American baseball player & coach (born 1969)

Mark Arthur Strittmatter (born April 4, 1969) is an American professional baseball catcher and coach who currently serves as the bullpen coach for the Chicago Cubs of Major League Baseball (MLB). He played in MLB for the Colorado Rockies for one season in 1998.

==College==
Strittmatter played college baseball at the County College of Morris in Randolph, New Jersey, for two years before transferring to Virginia Commonwealth University (VCU), where he helped lead the VCU Rams to the Metro Conference championship in 1992.

==Playing career==
The Colorado Rockies selected Strittmatter in the 1992 MLB draft. He made his professional debut that year with the Bend Rockies. Strittmatter spent most of his playing career in the minor leagues (1992–2000).

The Rockies promoted Strittmatter to the major leagues to make his debut on September 3, 1998, when Jeff Reed was injured. He was in the major leagues for 27 days and went hitless in four total at bats in four games.

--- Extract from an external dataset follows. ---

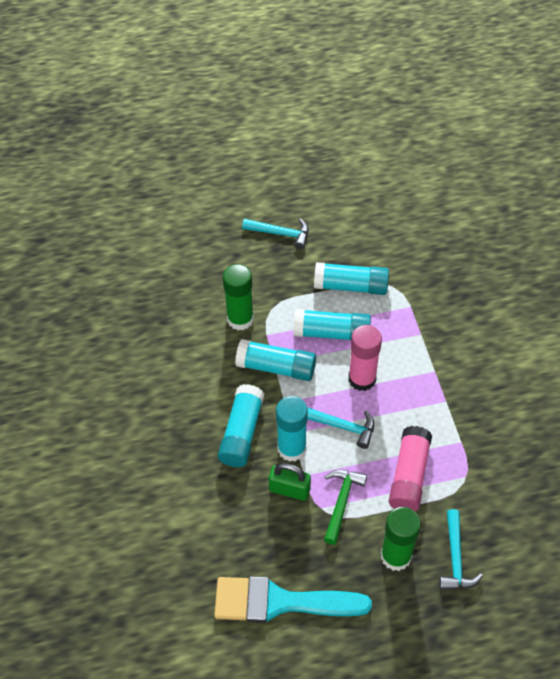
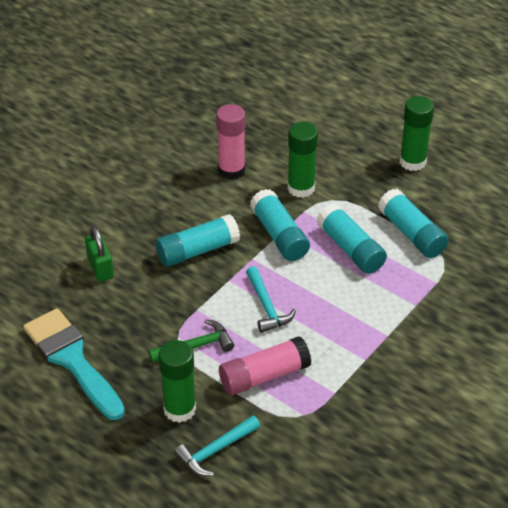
camera: 50 degrees right, 10 degrees down
(280, 234) = (412, 162): turquoise hammer -> green glue stick
(289, 489) = (175, 308): green padlock -> green padlock (100, 268)
(291, 448) = (214, 288): turquoise glue stick -> none
(362, 379) = (326, 293): pink glue stick -> pink glue stick (231, 170)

In August 2000, the Rockies traded Strittmatter to the San Diego Padres for a player to be named later. He played for the Padres organization in 2000 before retiring.

==Coaching career==
Strittmatter served as the Rockies' bullpen catcher from 2003 to 2010. He joined the Pittsburgh Pirates as a coach in 2011.

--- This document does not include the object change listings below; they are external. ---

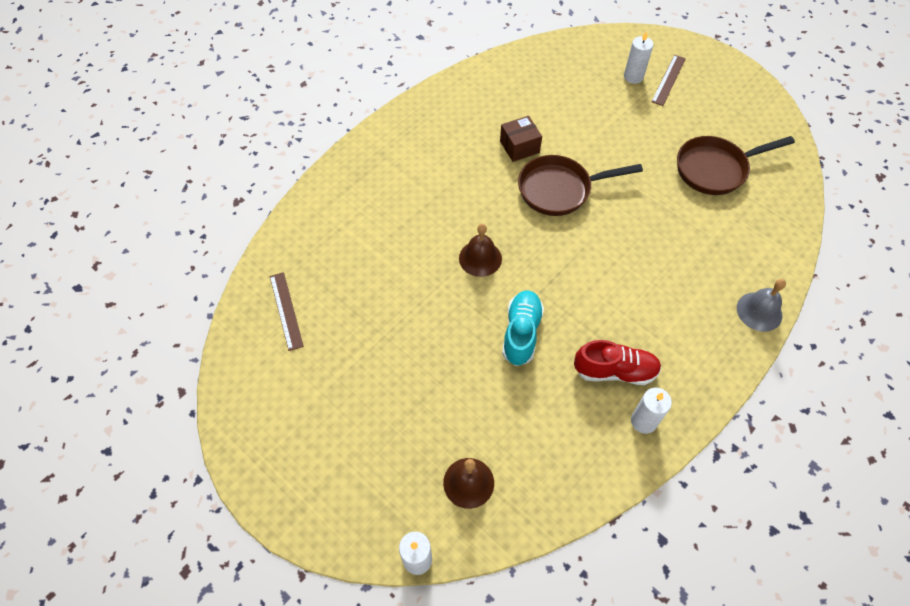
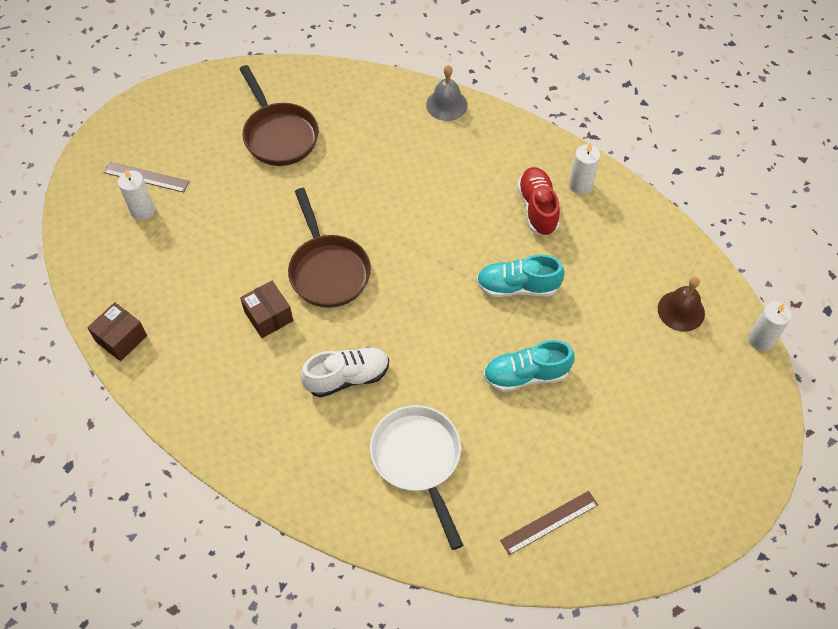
camera: 100 degrees left, 0 degrees up
(367, 229) = (418, 460): none -> white pan
(425, 321) = (526, 375): none -> turquoise shoe
(452, 191) = (347, 377): none -> white shoe
(480, 258) = (435, 335): brown bell -> none
(514, 62) = (121, 338): none -> brown box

The Chicago Cubs hired Strittmatter as their catching coach before the 2024 season. On December 13, 2024, Strittmatter was named the bullpen coach for Chicago.

==Personal life==
Strittmatter and his wife, Katie, have two children, son Sean and daughter Emily. Katie has Parkinson's disease. He helps out with youth baseball players as a part of his foundation for youth.